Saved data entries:
──────────────────────────────

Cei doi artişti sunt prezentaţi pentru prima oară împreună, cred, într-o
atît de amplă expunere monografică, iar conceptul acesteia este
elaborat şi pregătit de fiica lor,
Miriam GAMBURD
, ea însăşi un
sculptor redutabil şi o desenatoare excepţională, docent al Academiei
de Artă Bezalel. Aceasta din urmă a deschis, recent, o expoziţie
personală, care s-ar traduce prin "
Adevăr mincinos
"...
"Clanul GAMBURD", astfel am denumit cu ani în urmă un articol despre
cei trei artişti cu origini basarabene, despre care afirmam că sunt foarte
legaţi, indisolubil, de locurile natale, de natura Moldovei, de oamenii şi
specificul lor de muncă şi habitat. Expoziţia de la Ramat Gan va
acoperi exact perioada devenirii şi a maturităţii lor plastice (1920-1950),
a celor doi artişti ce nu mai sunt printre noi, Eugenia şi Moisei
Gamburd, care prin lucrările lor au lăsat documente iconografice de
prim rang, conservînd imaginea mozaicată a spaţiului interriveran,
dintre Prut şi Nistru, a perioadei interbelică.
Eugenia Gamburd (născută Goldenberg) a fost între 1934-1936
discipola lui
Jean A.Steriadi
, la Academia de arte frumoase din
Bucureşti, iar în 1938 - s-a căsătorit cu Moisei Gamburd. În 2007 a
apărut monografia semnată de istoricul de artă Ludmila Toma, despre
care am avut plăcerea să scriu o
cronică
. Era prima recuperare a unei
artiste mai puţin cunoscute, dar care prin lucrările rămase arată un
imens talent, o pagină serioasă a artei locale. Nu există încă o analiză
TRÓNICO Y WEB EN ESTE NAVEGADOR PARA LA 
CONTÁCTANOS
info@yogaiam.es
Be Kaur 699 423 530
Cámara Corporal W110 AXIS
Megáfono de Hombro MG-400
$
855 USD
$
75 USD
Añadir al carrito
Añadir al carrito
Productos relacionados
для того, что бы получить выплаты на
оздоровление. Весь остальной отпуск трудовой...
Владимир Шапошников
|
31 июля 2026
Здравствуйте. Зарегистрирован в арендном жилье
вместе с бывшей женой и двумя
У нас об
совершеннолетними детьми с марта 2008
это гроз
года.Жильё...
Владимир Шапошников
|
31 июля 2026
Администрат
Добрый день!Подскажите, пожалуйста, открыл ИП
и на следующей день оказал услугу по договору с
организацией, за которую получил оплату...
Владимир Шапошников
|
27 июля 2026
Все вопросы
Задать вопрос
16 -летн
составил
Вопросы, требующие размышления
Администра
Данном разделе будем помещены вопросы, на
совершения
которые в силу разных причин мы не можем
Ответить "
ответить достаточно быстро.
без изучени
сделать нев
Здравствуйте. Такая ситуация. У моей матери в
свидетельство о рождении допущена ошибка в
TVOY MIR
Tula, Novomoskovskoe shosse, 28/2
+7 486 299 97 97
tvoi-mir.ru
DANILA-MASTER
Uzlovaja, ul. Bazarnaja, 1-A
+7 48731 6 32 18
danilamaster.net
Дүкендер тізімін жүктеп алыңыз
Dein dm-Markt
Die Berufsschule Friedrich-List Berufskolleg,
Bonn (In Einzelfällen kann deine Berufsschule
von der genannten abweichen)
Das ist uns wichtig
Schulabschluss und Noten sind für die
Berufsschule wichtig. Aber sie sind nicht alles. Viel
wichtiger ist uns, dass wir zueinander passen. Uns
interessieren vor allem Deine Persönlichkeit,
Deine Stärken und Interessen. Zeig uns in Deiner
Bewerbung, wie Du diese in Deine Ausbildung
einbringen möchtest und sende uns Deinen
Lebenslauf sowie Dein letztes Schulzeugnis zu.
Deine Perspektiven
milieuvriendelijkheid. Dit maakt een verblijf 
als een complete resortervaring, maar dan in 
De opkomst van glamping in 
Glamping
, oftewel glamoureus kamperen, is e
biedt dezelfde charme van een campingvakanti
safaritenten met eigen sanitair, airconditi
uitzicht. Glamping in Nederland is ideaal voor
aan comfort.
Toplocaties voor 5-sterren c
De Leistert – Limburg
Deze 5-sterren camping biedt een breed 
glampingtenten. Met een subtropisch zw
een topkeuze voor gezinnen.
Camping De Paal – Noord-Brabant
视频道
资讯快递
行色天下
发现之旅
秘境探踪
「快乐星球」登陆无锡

──────────────────────────────

» **WHAT YOU SHOULD DO**:
Change every "Añadir al carrito" in the records to "Add to cart", and write out all the lines again with nothing else changed.

» **RESULT OF THE EXERCISE**:
Cei doi artişti sunt prezentaţi pentru prima oară împreună, cred, într-o
atît de amplă expunere monografică, iar conceptul acesteia este
elaborat şi pregătit de fiica lor,
Miriam GAMBURD
, ea însăşi un
sculptor redutabil şi o desenatoare excepţională, docent al Academiei
de Artă Bezalel. Aceasta din urmă a deschis, recent, o expoziţie
personală, care s-ar traduce prin "
Adevăr mincinos
"...
"Clanul GAMBURD", astfel am denumit cu ani în urmă un articol despre
cei trei artişti cu origini basarabene, despre care afirmam că sunt foarte
legaţi, indisolubil, de locurile natale, de natura Moldovei, de oamenii şi
specificul lor de muncă şi habitat. Expoziţia de la Ramat Gan va
acoperi exact perioada devenirii şi a maturităţii lor plastice (1920-1950),
a celor doi artişti ce nu mai sunt printre noi, Eugenia şi Moisei
Gamburd, care prin lucrările lor au lăsat documente iconografice de
prim rang, conservînd imaginea mozaicată a spaţiului interriveran,
dintre Prut şi Nistru, a perioadei interbelică.
Eugenia Gamburd (născută Goldenberg) a fost între 1934-1936
discipola lui
Jean A.Steriadi
, la Academia de arte frumoase din
Bucureşti, iar în 1938 - s-a căsătorit cu Moisei Gamburd. În 2007 a
apărut monografia semnată de istoricul de artă Ludmila Toma, despre
care am avut plăcerea să scriu o
cronică
. Era prima recuperare a unei
artiste mai puţin cunoscute, dar care prin lucrările rămase arată un
imens talent, o pagină serioasă a artei locale. Nu există încă o analiză
TRÓNICO Y WEB EN ESTE NAVEGADOR PARA LA 
CONTÁCTANOS
info@yogaiam.es
Be Kaur 699 423 530
Cámara Corporal W110 AXIS
Megáfono de Hombro MG-400
$
855 USD
$
75 USD
Add to cart
Add to cart
Productos relacionados
для того, что бы получить выплаты на
оздоровление. Весь остальной отпуск трудовой...
Владимир Шапошников
|
31 июля 2026
Здравствуйте. Зарегистрирован в арендном жилье
вместе с бывшей женой и двумя
У нас об
совершеннолетними детьми с марта 2008
это гроз
года.Жильё...
Владимир Шапошников
|
31 июля 2026
Администрат
Добрый день!Подскажите, пожалуйста, открыл ИП
и на следующей день оказал услугу по договору с
организацией, за которую получил оплату...
Владимир Шапошников
|
27 июля 2026
Все вопросы
Задать вопрос
16 -летн
составил
Вопросы, требующие размышления
Администра
Данном разделе будем помещены вопросы, на
совершения
которые в силу разных причин мы не можем
Ответить "
ответить достаточно быстро.
без изучени
сделать нев
Здравствуйте. Такая ситуация. У моей матери в
свидетельство о рождении допущена ошибка в
TVOY MIR
Tula, Novomoskovskoe shosse, 28/2
+7 486 299 97 97
tvoi-mir.ru
DANILA-MASTER
Uzlovaja, ul. Bazarnaja, 1-A
+7 48731 6 32 18
danilamaster.net
Дүкендер тізімін жүктеп алыңыз
Dein dm-Markt
Die Berufsschule Friedrich-List Berufskolleg,
Bonn (In Einzelfällen kann deine Berufsschule
von der genannten abweichen)
Das ist uns wichtig
Schulabschluss und Noten sind für die
Berufsschule wichtig. Aber sie sind nicht alles. Viel
wichtiger ist uns, dass wir zueinander passen. Uns
interessieren vor allem Deine Persönlichkeit,
Deine Stärken und Interessen. Zeig uns in Deiner
Bewerbung, wie Du diese in Deine Ausbildung
einbringen möchtest und sende uns Deinen
Lebenslauf sowie Dein letztes Schulzeugnis zu.
Deine Perspektiven
milieuvriendelijkheid. Dit maakt een verblijf 
als een complete resortervaring, maar dan in 
De opkomst van glamping in 
Glamping
, oftewel glamoureus kamperen, is e
biedt dezelfde charme van een campingvakanti
safaritenten met eigen sanitair, airconditi
uitzicht. Glamping in Nederland is ideaal voor
aan comfort.
Toplocaties voor 5-sterren c
De Leistert – Limburg
Deze 5-sterren camping biedt een breed 
glampingtenten. Met een subtropisch zw
een topkeuze voor gezinnen.
Camping De Paal – Noord-Brabant
视频道
资讯快递
行色天下
发现之旅
秘境探踪
「快乐星球」登陆无锡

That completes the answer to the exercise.